What happens when a sound that has been going steadily suddenly stops?
Great jazz musicians use the power of silence when improvising, great speakers pause now and then to let a point sink in or even just to regain the audience’s attention.
Sudden silence can be a shock that brings us out of our reverie. And, within sustained silence, the slightest sound will do the same.
Music, oratory, even the sound of your car engine running – all these are about the sounds, but embedded in the sounds, or rather, supporting or containing them, is silence.
The composer John Cage wrote an influential piece for piano called 4’ 33”. Comprising three movements lasting a total of 4 minutes and thirty three seconds, the performer plays no notes, only turns the pages of the music. What is presented is the backdrop of silence itself. This is the perfectly ordinary silence that is always behind the sounds we hear, but in the concert hall it is given a significance not possible in other situations.
4’ 33” can be considered a conceptual work of art, a snide poke at stuffy convention, a revolutionary turning point, a mere novelty or a profound meditation. Silence itself doesn’t contradict any of these, rather it supports them all. As the piece is being performed the audience members cough and fidget, the rumble of a heavy truck passing by somehow filters into the hall, the pianist scratches her ear. The music critic for the local paper jots a few ideas into his notepad as the person next to him rustles their overcoat while changing position.
All the sounds and movements that happen during the piece are part of it. But always there is the profound silence accepting all the audience reactions as well as ambient noises. It accepts those who are fully attuned to the moment as well as those who get up and leave because they’ve had enough.

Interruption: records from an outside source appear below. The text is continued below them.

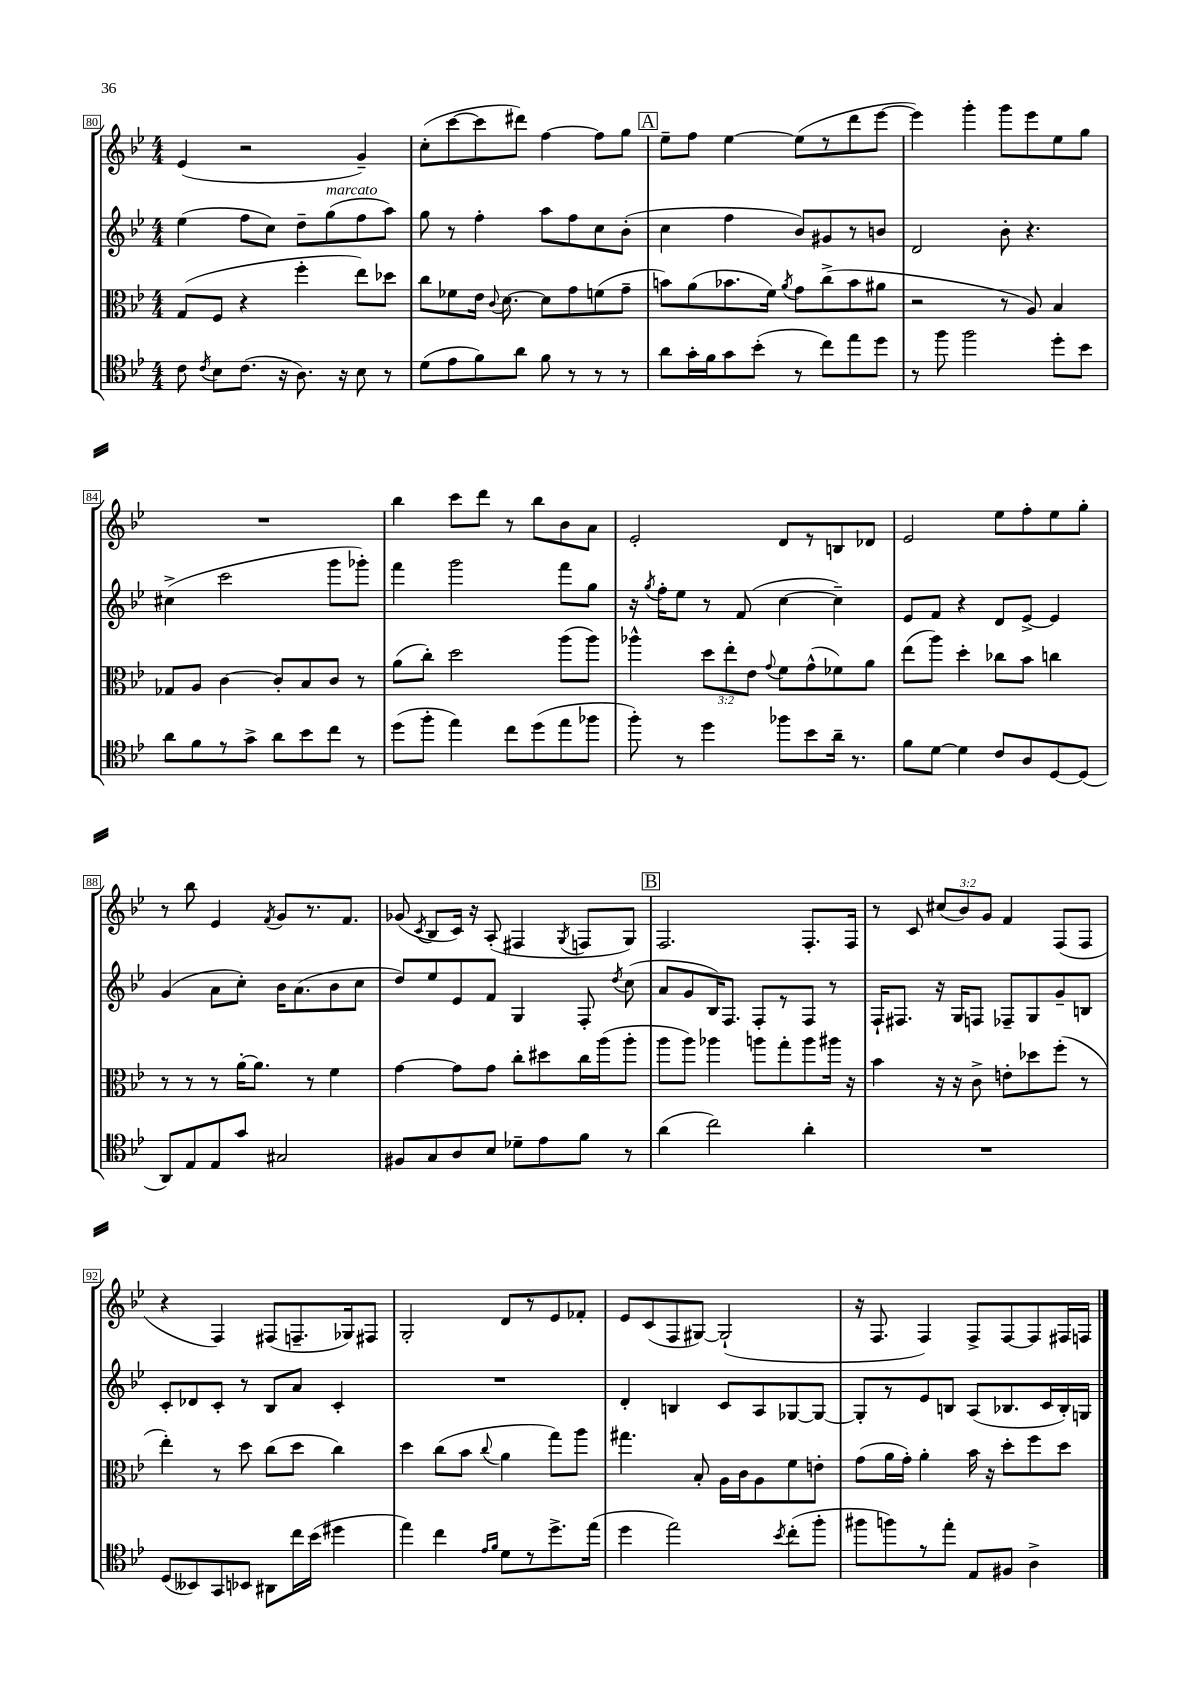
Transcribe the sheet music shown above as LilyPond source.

<<
\new StaffGroup <<
\new Staff = "s0" {
    \clef treble \key bes \major \numericTimeSignature \time 4/4 \override Staff.TupletNumber.text = #tuplet-number::calc-fraction-text
    \autoBeamOff ees'4( r2 g'4--) |
    c''8[-.( c'''8~ c'''8 dis'''8]) f''4~ f''8[ g''8] |
    \mark \markup { \box "A" } ees''8[-- f''8] ees''4~ ees''8[( r8 d'''8 ees'''8]~ |
    ees'''4) g'''4-. g'''8[ ees'''8 ees''8 g''8] |
    R1 |
    bes''4 c'''8[ d'''8] r8 bes''8[ bes'8 a'8] |
    ees'2-. d'8[ r8 b8 des'8] |
    ees'2 ees''8[ f''8-. ees''8 g''8]-. |
    r8 bes''8 ees'4 \acciaccatura { f'8 } g'8[ r8. f'8.] |
    ges'8( \acciaccatura { c'8 } bes8[ c'16]) r16 a8-.( fis4 \acciaccatura { g8 } f8[ g8]) |
    \mark \markup { \box "B" } f2. f8.[-. f16] |
    r8 c'8 \tuplet 3/2 { cis''8[( bes'8) g'8] } f'4 f8[( f8] |
    r4 f4) fis8[( f8.-- ges16) fis8] |
    g2-. d'8[ r8 ees'8 fes'8]-. |
    ees'8[ c'8( f8 gis8]~) gis2-!( |
    r16 f8. f4) f8[-> f8~ f8 fis16 f16] \bar "|." |
}
\new Staff = "s1" {
    \clef treble \key bes \major \numericTimeSignature \time 4/4
    \autoBeamOff ees''4( f''8[ c''8]) d''8[-- g''8^\markup { \italic "marcato" }( f''8 a''8]) |
    g''8 r8 f''4-. a''8[ f''8 c''8 bes'8]-.( |
    \mark \markup { \box "A" } c''4 f''4 bes'8[) gis'8 r8 b'8] |
    d'2 bes'8-. r4. |
    cis''4->( c'''2 g'''8[ ges'''8]-.) |
    f'''4 g'''2 f'''8[ g''8] |
    r16 \acciaccatura { g''8 } f''16[-. ees''8] r8 f'8( c''4~ c''4--) |
    ees'8[ f'8] r4 d'8[ ees'8]~-> ees'4 |
    g'4( a'8[ c''8]-.) bes'16[ a'8.( bes'8 c''8] |
    d''8[) ees''8 ees'8 f'8] g4 f8-. \acciaccatura { d''8 } c''8( |
    \mark \markup { \box "B" } a'8[ g'8 bes16) f8.] f8[-. r8 f8] r8 |
    f16[-! fis8.] r16 g16[ f8] fes8[-- g8 g'8-- b8] |
    c'8[-. des'8 c'8]-. r8 bes8[ a'8] c'4-. |
    R1 |
    d'4-. b4 c'8[ a8 ges8~ ges8]~ |
    ges8[-. r8 ees'8 b8] a8[( bes8. c'16 bes16-.) g16] \bar "|." |
}
\new Staff = "s2" {
    \clef alto \key bes \major \numericTimeSignature \time 4/4 \override Staff.TupletNumber.text = #tuplet-number::calc-fraction-text
    \autoBeamOff g8[( f8] r4 f''4-. ees''8[) des''8] |
    c''8[ fes'8 ees'16] \appoggiatura { c'8 } d'8.~ d'8[ g'8 f'8( g'8]-- |
    \mark \markup { \box "A" } b'8[) a'8( bes'8. f'16]) \acciaccatura { a'8 } g'8[ c''8->( bes'8 ais'8] |
    r2 r8 a8) bes4 |
    ges8[ a8] c'4~ c'8[-. bes8 c'8] r8 |
    a'8[( c''8]-.) d''2 a''8[( a''8]) |
    aes''4-^ \tuplet 3/2 { d''8[ ees''8-. ees'8] } \appoggiatura { g'8 } f'8[ g'8-^( fes'8) a'8] |
    ees''8[( a''8]) d''4-. ces''8[ bes'8] c''4 |
    r8 r8 r8 a'16[~-. a'8.] r8 f'4 |
    g'4~ g'8[ g'8] c''8[-. dis''8 c''16 a''16( a''8]-. |
    \mark \markup { \box "B" } a''8[ a''8]) aes''4 a''8[ g''8-. a''8 ais''16] r16 |
    bes'4 r16 r16 c'8-> e'8[-. des''8 f''8]-.( r8 |
    ees''4-.) r8 d''8 c''8[( d''8] c''4) |
    d''4 c''8[( bes'8] \appoggiatura { c''8 } a'4 g''8[) a''8] |
    gis''4. bes8-. a16[ c'16 a8 f'8 e'8]-. |
    g'8[( a'16 g'16]-.) a'4-. bes'16 r16 d''8[-. f''8 d''8] \bar "|." |
}
\new Staff = "s3" {
    \clef tenor \key bes \major \numericTimeSignature \time 4/4
    \autoBeamOff c'8 \acciaccatura { c'8 } bes8[ c'8.]( r16 a8.) r16 bes8 r8 |
    d'8[( ees'8 f'8) a'8] f'8 r8 r8 r8 |
    \mark \markup { \box "A" } a'8[ g'16-. f'16 g'8 bes'8]-.( r8 c''8[) ees''8 d''8] |
    r8 f''8 f''2 d''8[-. bes'8] |
    a'8[ f'8 r8 g'8]-> a'8[ bes'8 c''8] r8 |
    d''8[( f''8]-. ees''4) c''8[ d''8( ees''8 fes''8] |
    f''8-.) r8 d''4 fes''8[ bes'8 a'16]-- r8. |
    f'8[ d'8]~ d'4 c'8[ a8 d8~ d8]( |
    a,8[) ees8 ees8 g'8] gis2 |
    fis8[ g8 a8 bes8] des'8[-- ees'8 f'8] r8 |
    \mark \markup { \box "B" } a'4( c''2) a'4-. |
    R1 |
    d8[( beses,8) g,8 bes,8] ais,8[ c''16 bes'16]( dis''4 |
    ees''4) c''4 \grace { ees'16[ f'16] } d'8[ r8 d''8.-> ees''16]( |
    d''4 ees''2) \acciaccatura { bes'8 } c''8[-.( f''8]-. |
    fis''8[ f''8) r8 ees''8]-. ees8[ fis8] a4-> \bar "|." |
}
>>
>>
\layout { \context { \Score currentBarNumber = #80 \override BarNumber.stencil = #(make-stencil-boxer 0.1 0.3 ly:text-interface::print) } }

This silence is also the backdrop for our mind. Try looking at your thoughts and feelings like the people in the audience – some are patient, some are angry, some are distracted; all are equally part of the audience, all are equally playing their part within the container of silence. Now, instead of zeroing on any one of them in particular, keep a respectful distance and let them all play their roles. Like the performer in 4’ 33” allowing the audience and ambient sounds equal freedom to contribute, let all your thoughts waft through as easily as the sounds going by outside your door.
What would happen if we started identifying with the silence behind our thoughts rather than the thoughts themselves?